Wednesday, February 13, 2013

Review:Empire(In Her Name:Redemption) by Michael Hicks



Empire(In Her Name:Redemption) by Michael Hicks

I received this book free and what a bargain. This book reminded me of C.J. Cherryh's Faded Sun series. Mix that with James Clavell's Shogun (I have only seen the mini series- not read book). And an eerie shades of William Golding's Lord of the Flies.

We first meet Reza as a seven year old whose parents are fighting a deadly battle against the Kreelan's. The safe place where he had been was under attack and he came looking for his parents. He arrives in time to witness their death at the hand of a Kreelan priestess and he expects to die and strikes out with a knife slashing the Kreelan's face. Rather than killing him, the Kreelan uses her claw to mark his face in an identical fashion.

A few year later Reza is at an orphanage on a world full of orphans. He's younger than some, but has become a leader of house 48 by force of character. Here we see the shades of Lord of the Flies when an evil warden, Muldoon, attempts to rape a new arrival,Nichol. Reza steps in and immediately all the other children gather round. It gets a bit tense before diffusing, but it looked as though these kids might be willing to do more than complain.

Reza seems to fall for Nichol though she seems to treat him like a brother. She is older and is able to soon leave the orphan world to join the military, much to Reza's joy and dismay. She leaves in time to escape the destruction of the planet, by the Kreelans. For a change, the Kreelans take captives of the children and Reza is almost disposed of, because he does not fall in the given criteria. Out of curiosity the priestess, Tesh-Dar, checks this captive slated for disposal and finds the scar, which matches her own scar. She chooses to include him into the experiment in which the Kreelans attempt to discern if the humans(animals) might have souls. (Soul is something they can feel between each other in the blood)

Taken to one of the Kreelan home-worlds Reza is treated like a pet housed and fed and eventually trained in the Kreelan Way by Esah-Zhurah. He eventually will be the only of the experiment who survives, perhaps because his will and determination match Esah-Zurah's. Predictably this animosity between them will eventually lead to their growing close.
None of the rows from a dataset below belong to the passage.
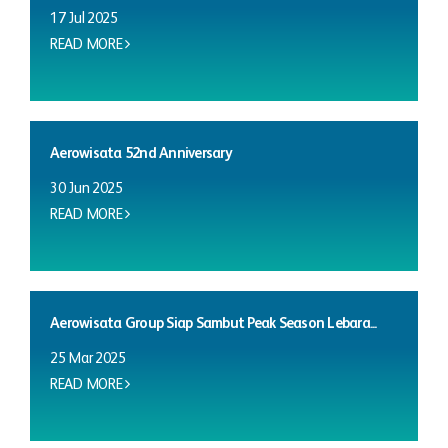
17 Jul 2025
READ MORE
Aerowisata 52nd Anniversary
30 Jun 2025
READ MORE
Aerowisata Group Siap Sambut Peak Season Lebara...
25 Mar 2025
READ MORE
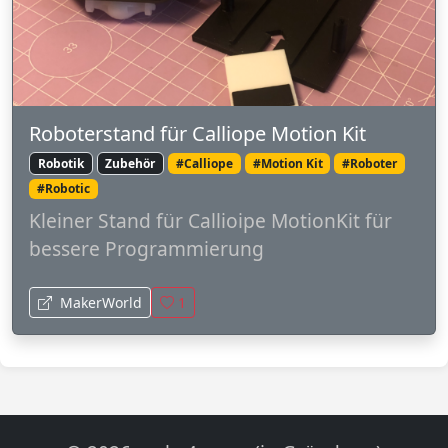
Roboterstand für Calliope Motion Kit
Robotik
Zubehör
#Calliope
#Motion Kit
#Roboter
#Robotic
Kleiner Stand für Callioipe MotionKit für
bessere Programmierung
MakerWorld
1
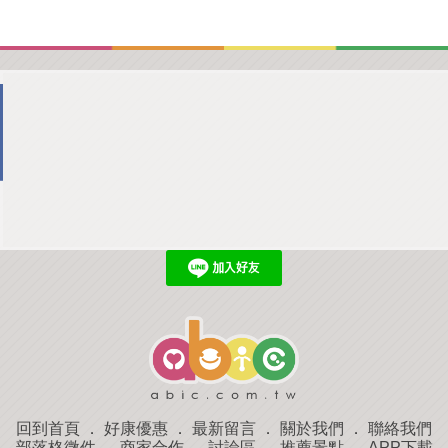
回到首頁
．
好康優惠
．
最新留言
．
關於我們
．
聯絡我們
部落格微件
．
商家合作
．
討論區
．
推薦景點
．
APP下載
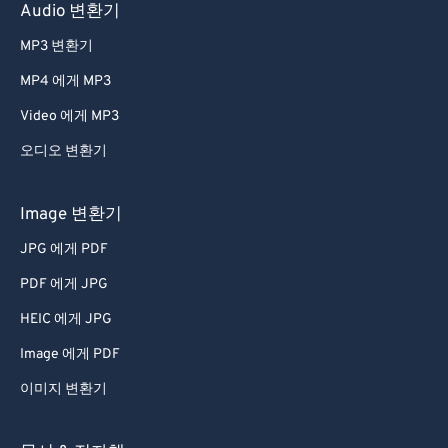
60
60
Audio 변환기
61
61
MP3 변환기
62
62
MP4 에게 MP3
63
63
Video 에게 MP3
64
64
오디오 변환기
65
65
66
66
Image 변환기
67
67
JPG 에게 PDF
68
68
PDF 에게 JPG
69
69
HEIC 에게 JPG
70
70
Image 에게 PDF
71
71
이미지 변환기
72
72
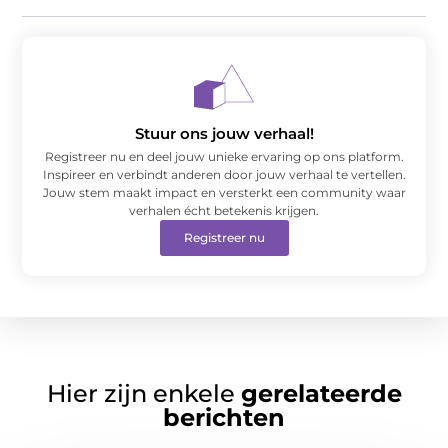
Stuur ons jouw verhaal!
Registreer nu en deel jouw unieke ervaring op ons platform.
Inspireer en verbindt anderen door jouw verhaal te vertellen.
Jouw stem maakt impact en versterkt een community waar
verhalen écht betekenis krijgen.
Registreer nu
Hier zijn enkele
gerelateerde
berichten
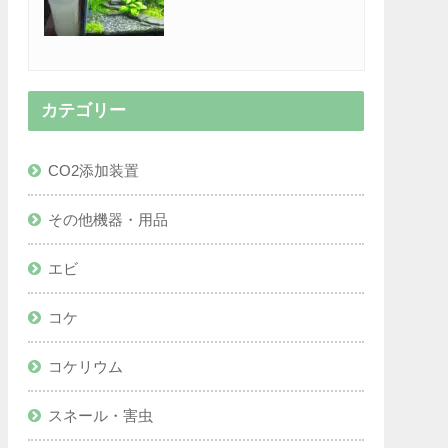
カテゴリー
CO2添加装置
その他機器・用品
エビ
コケ
コケリウム
スネール・害虫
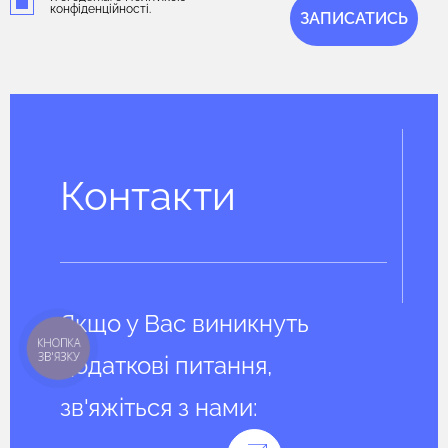
конфіденційності.
ЗАПИСАТИСЬ
Контакти
Якщо у Вас виникнуть
КНОПКА
ЗВ'ЯЗКУ
додаткові питання,
зв'яжіться з нами:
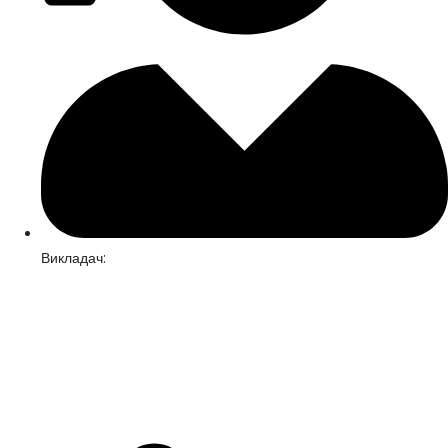
Викладач:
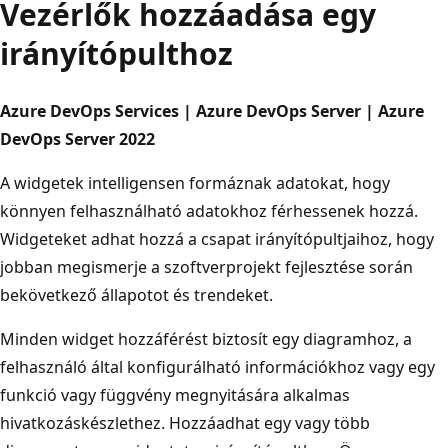
Vezérlők hozzáadása egy
irányítópulthoz
Azure DevOps Services | Azure DevOps Server | Azure
DevOps Server 2022
A widgetek intelligensen formáznak adatokat, hogy
könnyen felhasználható adatokhoz férhessenek hozzá.
Widgeteket adhat hozzá a csapat irányítópultjaihoz, hogy
jobban megismerje a szoftverprojekt fejlesztése során
bekövetkező állapotot és trendeket.
Minden widget hozzáférést biztosít egy diagramhoz, a
felhasználó által konfigurálható információkhoz vagy egy
funkció vagy függvény megnyitására alkalmas
hivatkozáskészlethez. Hozzáadhat egy vagy több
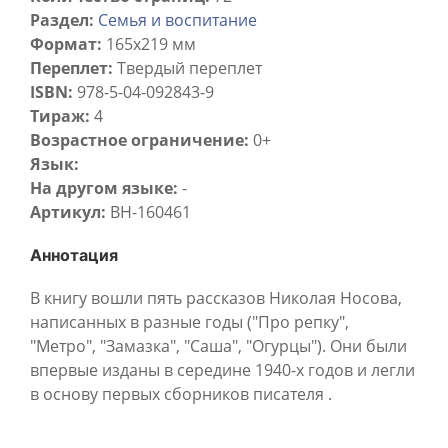
Раздел:
Семья и воспитание
Формат:
165x219 мм
Переплет:
Твердый переплет
ISBN:
978-5-04-092843-9
Тираж:
4
Возрастное ограничение:
0+
Язык:
На другом языке:
-
Артикул:
BH-160461
Аннотация
В книгу вошли пять рассказов Николая Носова,
написанных в разные годы ("Про репку",
"Метро", "Замазка", "Саша", "Огурцы"). Они были
впервые изданы в середине 1940-х годов и легли
в основу первых сборников писателя .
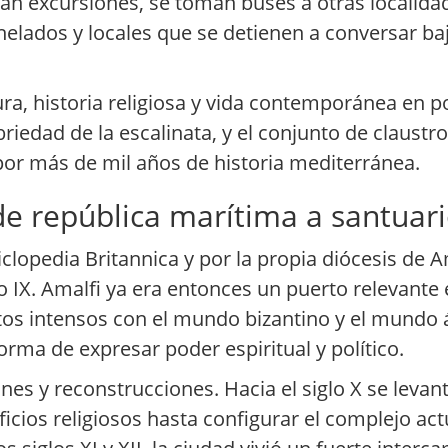
an excursiones, se toman buses a otras localidade
helados y locales que se detienen a conversar ba
ura, historia religiosa y vida contemporánea en
riedad de la escalinata, y el conjunto de claustr
por más de mil años de historia mediterránea.
de república marítima a santuar
lopedia Britannica y por la propia diócesis de Ama
o IX. Amalfi ya era entonces un puerto relevante e
tos intensos con el mundo bizantino y el mundo 
forma de expresar poder espiritual y político.
es y reconstrucciones. Hacia el siglo X se levan
ificios religiosos hasta configurar el complejo ac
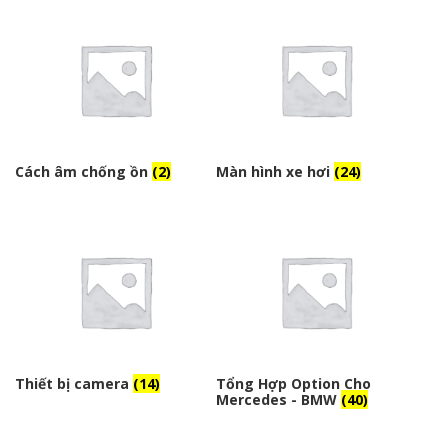
Cách âm chống ồn
(2)
Màn hình xe hơi
(24)
Thiết bị camera
(14)
Tổng Hợp Option Cho
Mercedes - BMW
(40)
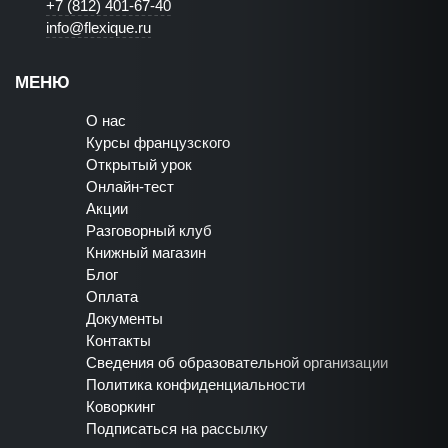
+7 (812) 401-67-40
info@flexique.ru
МЕНЮ
О нас
Курсы французского
Открытый урок
Онлайн-тест
Акции
Разговорный клуб
Книжный магазин
Блог
Оплата
Документы
Контакты
Сведения об образовательной организации
Политика конфиденциальности
Коворкинг
Подписаться на рассылку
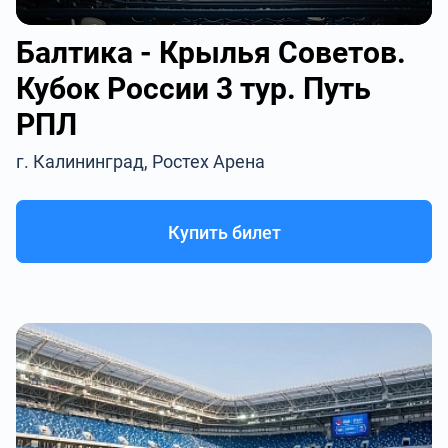
Балтика - Крылья Советов.
Кубок России 3 тур. Путь
РПЛ
г. Калининград, Ростех Арена
Купить билет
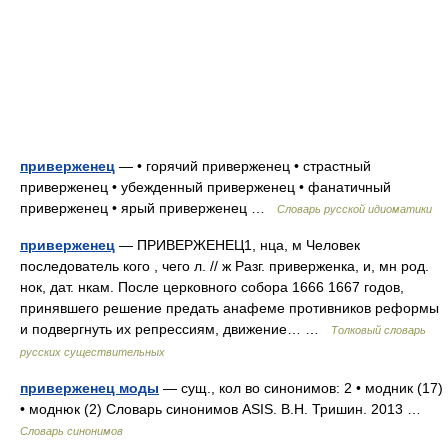
приверженец
— • горячий приверженец • страстный
приверженец • убежденный приверженец • фанатичный
приверженец • ярый приверженец …
Словарь русской идиоматики
приверженец
— ПРИВЕРЖЕНЕЦ1, нца, м Человек
последователь кого , чего л. // ж Разг. приверженка, и, мн род.
нок, дат. нкам. После церковного собора 1666 1667 годов,
принявшего решение предать анафеме противников реформы
и подвергнуть их репрессиям, движение… …
Толковый словарь
русских существительных
приверженец моды
— сущ., кол во синонимов: 2 • модник (17)
• моднюк (2) Словарь синонимов ASIS. В.Н. Тришин. 2013 …
Словарь синонимов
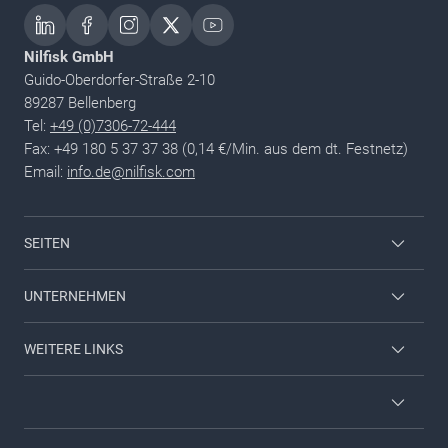
Nilfisk GmbH
Guido-Oberdorfer-Straße 2-10
89287 Bellenberg
Tel:
+49 (0)7306-72-444
Fax: +49 180 5 37 37 38 (0,14 €/Min. aus dem dt. Festnetz)
Email:
info.de@nilfisk.com
SEITEN
Mitarbeiter Login
UNTERNEHMEN
Nilfisk Consumer
Kontaktieren Sie uns
WEITERE LINKS
Viper
Über uns
Karriere
Neuheiten & Aktionen
Allgemeine Geschäftsbedingungen (AGB)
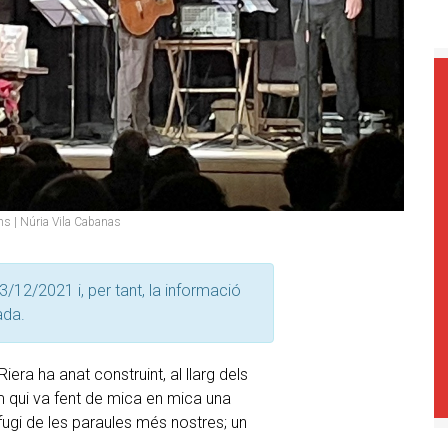
ns | Núria Vila Cabanas
3/12/2021 i, per tant, la informació
ada.
era ha anat construint, al llarg dels
 qui va fent de mica en mica una
ugi de les paraules més nostres; un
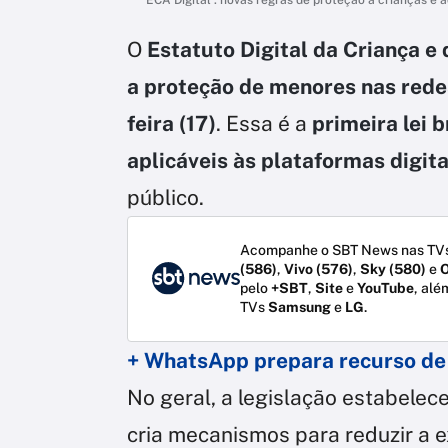
O
Estatuto Digital da Criança e
a proteção de menores nas rede
feira (17)
. Essa é a
primeira lei 
aplicáveis às plataformas digit
público.
Acompanhe o SBT News nas TVs
(586)
,
Vivo (576)
,
Sky (580)
e
O
pelo
+SBT
,
Site
e
YouTube
, alé
TVs
Samsung
e
LG
.
+ WhatsApp prepara recurso de
No geral, a legislação estabelece
cria mecanismos para reduzir a 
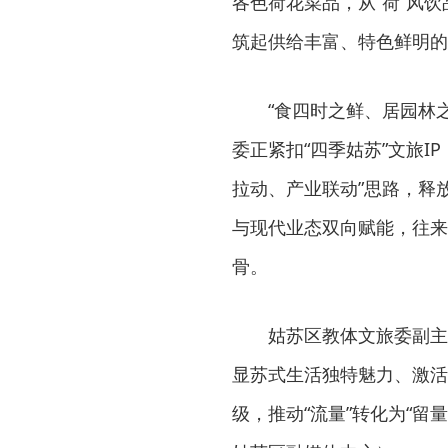
各色荷花菜品，从“荷”风
筑起供给丰富、特色鲜明的
“食四时之鲜、居园林
委正紧扣“四季姑苏”文旅I
拉动、产业联动”思路，释
与现代业态双向赋能，往来
骨。
姑苏区教体文旅委副主
显苏式生活独特魅力、激活
级，推动“流量”转化为“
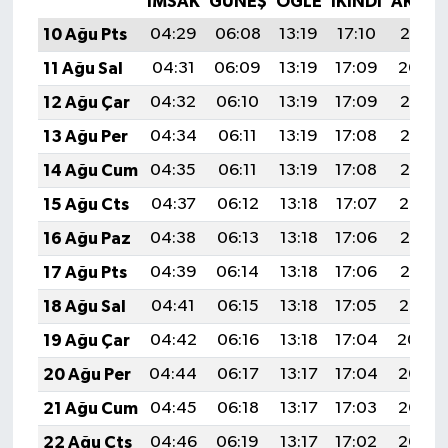
İMSAK
GÜNEŞ
ÖĞLE
İKINDI
AKŞA
10 Ağu Pts
04:29
06:08
13:19
17:10
20:21
11 Ağu Sal
04:31
06:09
13:19
17:09
20:20
12 Ağu Çar
04:32
06:10
13:19
17:09
20:18
13 Ağu Per
04:34
06:11
13:19
17:08
20:17
14 Ağu Cum
04:35
06:11
13:19
17:08
20:16
15 Ağu Cts
04:37
06:12
13:18
17:07
20:14
16 Ağu Paz
04:38
06:13
13:18
17:06
20:13
17 Ağu Pts
04:39
06:14
13:18
17:06
20:12
18 Ağu Sal
04:41
06:15
13:18
17:05
20:10
19 Ağu Çar
04:42
06:16
13:18
17:04
20:09
20 Ağu Per
04:44
06:17
13:17
17:04
20:07
21 Ağu Cum
04:45
06:18
13:17
17:03
20:06
22 Ağu Cts
04:46
06:19
13:17
17:02
20:05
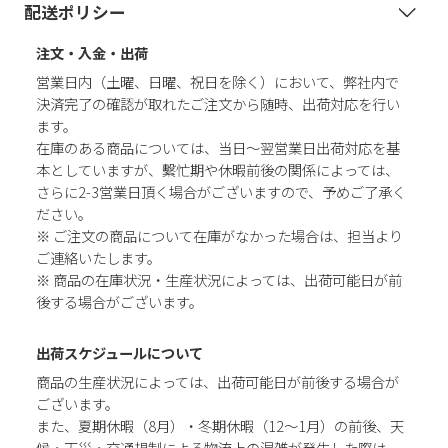
配送ポリシー
注文・入金・出荷
営業日内（土曜、日曜、祝日を除く）において、弊社内で
決済完了の確認が取れたご注文から随時、出荷対応を行い
ます。
在庫のある商品については、当日～翌営業日出荷対応を基
本としていますが、繫忙期や休暇前後の関係によっては、
さらに2-3営業日頂く場合がございますので、予めご了承く
ださい。
※ ご注文の商品について在庫がなかった場合は、担当より
ご連絡いたします。
※ 商品の在庫状況・生産状況によっては、出荷可能日が前
後する場合がございます。
出荷スケジュールについて
商品の生産状況によっては、出荷可能日が前後する場合が
ございます。
また、夏期休暇（8月）・冬期休暇（12～1月）の前後、天
候・天災・交通規制による物流上の混雑が発生した際は、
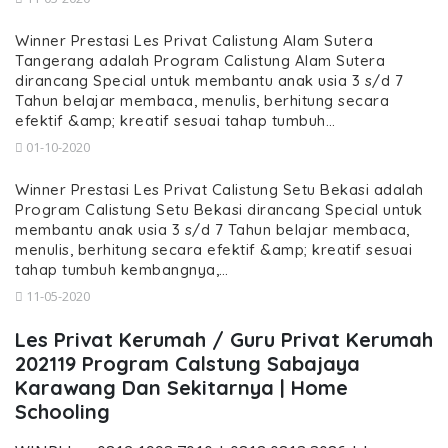
Winner Prestasi Les Privat Calistung Alam Sutera
Tangerang adalah Program Calistung Alam Sutera
dirancang Special untuk membantu anak usia 3 s/d 7
Tahun belajar membaca, menulis, berhitung secara
efektif &amp; kreatif sesuai tahap tumbuh…
01-10-2020
Winner Prestasi Les Privat Calistung Setu Bekasi adalah
Program Calistung Setu Bekasi dirancang Special untuk
membantu anak usia 3 s/d 7 Tahun belajar membaca,
menulis, berhitung secara efektif &amp; kreatif sesuai
tahap tumbuh kembangnya,…
11-05-2020
Les Privat Kerumah / Guru Privat Kerumah
202119 Program Calstung Sabajaya
Karawang Dan Sekitarnya | Home
Schooling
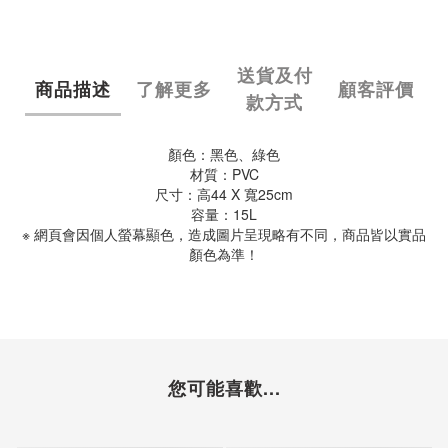
送貨及付
商品描述
了解更多
顧客評價
款方式
顏色：黑色、綠色
材質：PVC
尺寸：高44 X 寬25cm
容量：15L
※ 網頁會因個人螢幕顯色，造成圖片呈現略有不同，商品皆以實品
顏色為準！
您可能喜歡...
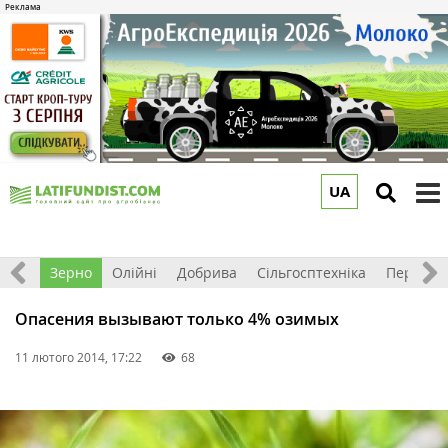
UA
to
m
Світ
Зерно
Олійні
Добрива
Сільгосптехніка
Перероб
Опасения вызывают только 4% озимых
11 лютого 2014, 17:22
68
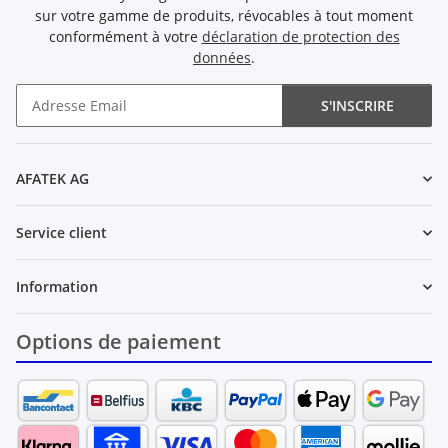
sur votre gamme de produits, révocables à tout moment
conformément à votre
déclaration de protection des
données
.
S'INSCRIRE
Newsletter S'INSCRIRE
AFATEK AG
Service client
Information
Options de paiement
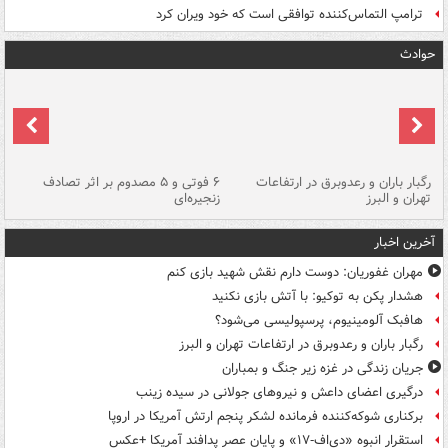
ترامپ التماس‌کننده توافقی است که خود ویران کرد
حوادث
رگبار باران و رعدوبرق در ارتفاعات
۶ فوتی و ۵ مصدوم بر اثر تصادف
گر
تهران و البرز
زنجیره‌ای
قط
آخرین اخبار
مهران غفوریان: دوست دارم نقش شهید بازی کنم
هشدار پکن به توکیو: با آتش بازی نکنید
هافبک آلومینیوم، پرسپولیسی می‌شود؟
رگبار باران و رعدوبرق در ارتفاعات تهران و البرز
جریان زندگی در غزه زیر جنگ و بمباران
درگیری اعضای داعش و نیروهای جولانی در سیده زینب
برکناری شوکه‌کننده فرمانده لشکر پنجم ارتش آمریکا در اروپا
استقرار انبوه «دی‌اف‑۱۷» و پایان عصر پدافند آمریکا +عکس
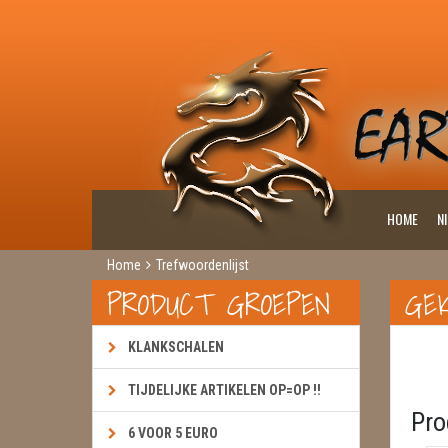
HOME
N
Home
Trefwoordenlijst
PRODUCT GROEPEN
GE
KLANKSCHALEN
TIJDELIJKE ARTIKELEN OP=OP !!
Pro
6 VOOR 5 EURO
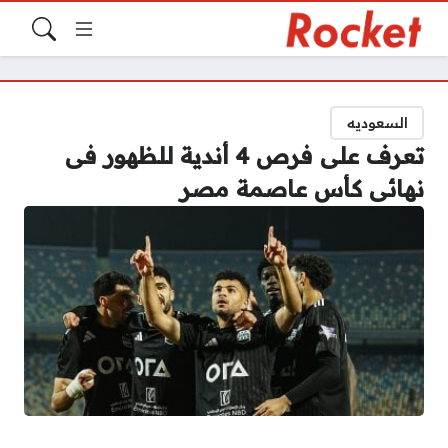
السعوديه
تعرف على فرص 4 أندية للظهور فى
نهائى كأس عاصمة مصر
There is an enormous amount of world building packed into this book. And though it seems strange and alien that the Kreelan's can have such advanced technology and yet seem so savage at times, it is a good thing in that we are, after all, talking about aliens. Though it almost seems that parts of the story are slow and ponderous, it does give one the illusion of the time needed to pass for many of Reza's values and attitude to change realistically.

There are predictable elements, but still a lot of surprises and though things often come close to what I suspect; they often suddenly veer off in a different direction that logically fits the plot and the characters.

It almost becomes a story that could be as tragic as Romeo and Juliet.

After concluding the story I purchased the two other books that follow, and will definitely make time to read them.

Every science fiction and fantasy reader should find something good to take out of this book. I'm expecting a lot out of the next two books.